VAVABOND playing as part of the Pangbianr Improv Meeting at School Bar

VAVABOND playing as part of the Pangbianr Improv Meeting at School Bar

Some new samples taken from last night’s Pangbianr Improv Meeting, a regular Wednesday night event organised by Josh Feola and Lulu Chow from Pangbianr. I only stayed for the first two soloists, Li Jianhong and VAVABOND, both of whom I have written about on this blog before, usually playing together, and whose sounds I really like. Last night it was very evident that Li Jianhong’s playing is very expertly done, a lot of control in the sounds he is manipulating out of his guitar and effects pedals. Despite being VERY LOUD, Li’s sounds carried you along in their tow, making for a series of sequences which had some feeling of progression.

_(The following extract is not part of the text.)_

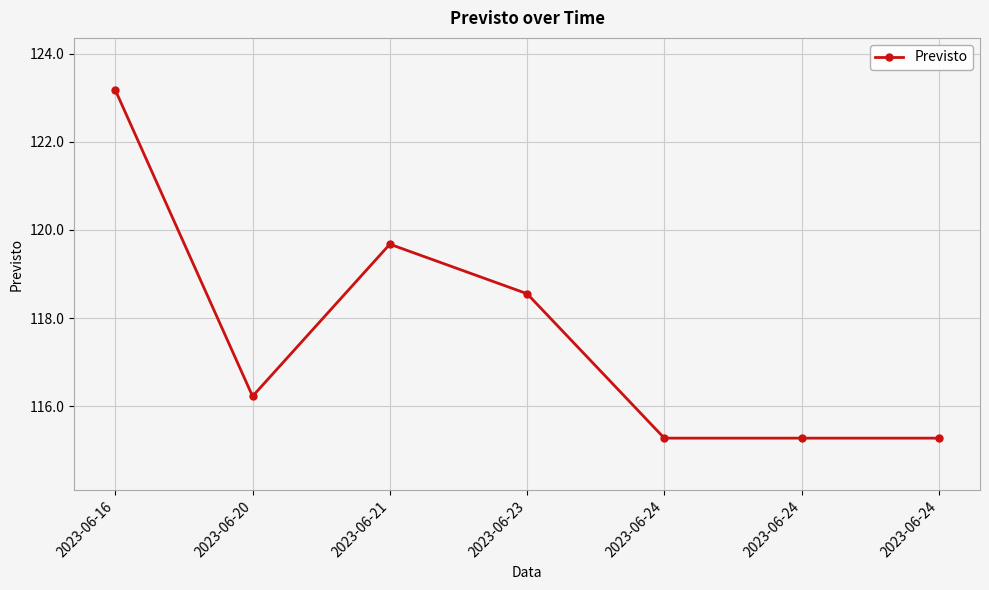

Rank the categories by value from highest to lowest.

2023-06-16, 2023-06-21, 2023-06-23, 2023-06-20, 2023-06-24, 2023-06-24, 2023-06-24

VAVABOND’s set, on the other hand, was far more difficult to lose oneself in. Her staccato blasts of sound, endlessly forced you to PAY ATTENTION, with no respite into a consistency which might have allowed you to sit back and relax. Previous events have seen Li and VAVABOND play together (under the names “Vagus Nerve” or “Mind Fibre”), and it’s interesting to see the similarities and disparities in their styles when they are taken separately, as here. For all their differences of technique and instrument, it was possible last night to hear how they share a sonic aesthetic, in their disjunctive ways of arranging their sounds. Good stuff.